I hate myself for feeling a little flustered when I do. He’s so attractive that my distaste for him can be overridden if I look at him for too long. He’s tall, but not too tall, and has a good bone structure — almost pretty, but his square jaw and the slight bump in his nose make him lean more toward ruggedly masculine. And it’s not just his face and body that are attractive. He carries himself with a dangerous amount of confidence that I hate to love.
So I try not to look at him at all.
He gestures toward the TV in front of me with his beer bottle. “This is the only bar in the area that plays fights without a stupid cover charge.”
I turn back around, hoping he’ll leave me alone, but instead, he slides onto the stool next to mine and leans his elbows on the bar.

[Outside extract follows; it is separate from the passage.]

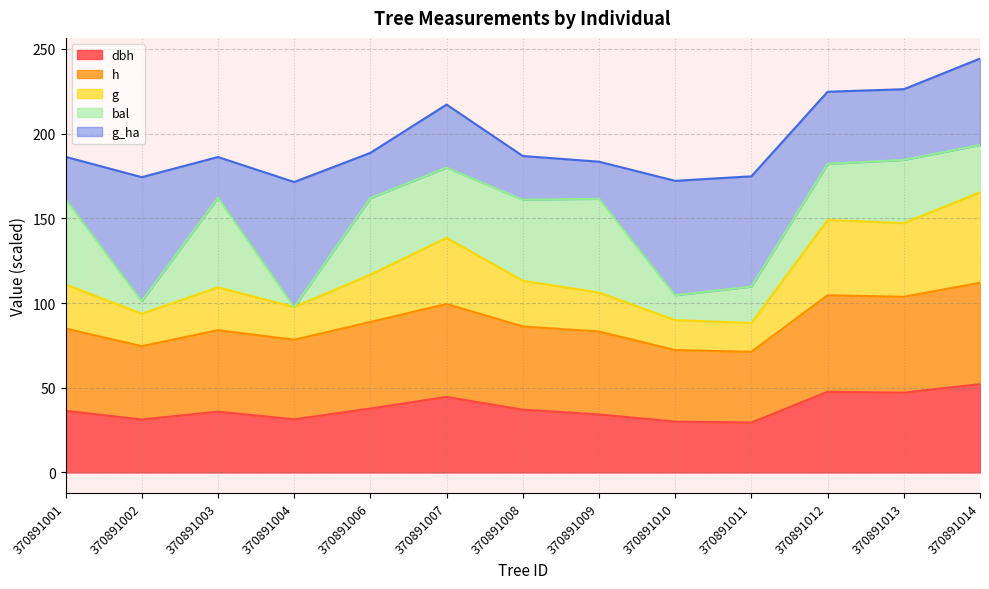

What is the total value across all series at 370891011?

174.8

“I didn’t ask for company,” I say, swirling the ice in my drink around over and over again. I try not to look at his built arms. The way his t-shirt sleeve is cut makes them look mouthwatering. Not too buff, but far from scrawny.
“You’re in my regular seat, and I want to watch the fight. You’re going to have company whether you want it or not.” He settles in his seat and swigs his beer, somehow smirking at the same time. It’s been a while since I’ve seen him, and the stubble along his jaw is growing out a bit, and I want to run my hand along it.
Ugh. What good does it do to lust after a guy who’s always been a dick to me, who definitely wouldn’t be into me like that? I mean, he hasn’t been a dick to me recently, not since high school, maybe. But he was such a tool in that five- or six-year period before high school that it made a lasting impact.
I look up at the TV since I don’t want to use my phone. I don’t have any social media accounts anymore anyway, and I don’t have a book to read. Two guys are in the cage (or ring? I know it’s something different in mixed martial arts, but I don’t know the name.) The fight hasn’t started yet, but the announcer is introducing them both with a lot of enthusiasm.
The two fighters go to the middle of
the ring, staring each other down, while the ref keeps them apart with his forearms. After explaining the rules briefly, the fighters touch gloves and go back to their sides of the ring. Then, the fight starts. I expect the guys to go running in and start wailing on each other, but they approach each other like boxers.
Noah gets another beer, taking his eyes off the screen for a brief second. The bartender must know him because he hardly had to say a word. I slow down on my rum and coke since I’m starting to feel very tipsy, very fast. I’m at just the right level of intoxication to feel less awful about life. I’m not even as mad at Noah, especially since he’s leaving me alone.
The fight sucks me in, to my surprise. I’m usually not into anything even close to violent. I don’t even watch violent movies or TV shows all that often. There’s clearly a ton of skill involved, and even though I don’t know what all the techniques are, it’s clear where one fighter has an advantage and the other doesn’t. The fighter in red shorts wrestles better, but the one in the blue punches better.
“Sucks about your wedding,” Noah says after a long pause.
I rest my elbow on the bar, then my forehead in my hand. “I thought you were going to be the one person to not bring it up to me.”
“It would have felt weird if I didn’t.” He studies me in a way that makes me nervous. Not in the same way that he has in the past, which was a bad nervous, but a ‘what is he thinking about?’ nervous.
The thing that annoys me the most about Noah is how he likes to dig into whatever flaw or problem someone happens to have. He’s like a human woodpecker, and I’m usually the wood.
“Drinking the pain away?” he asks after another pause.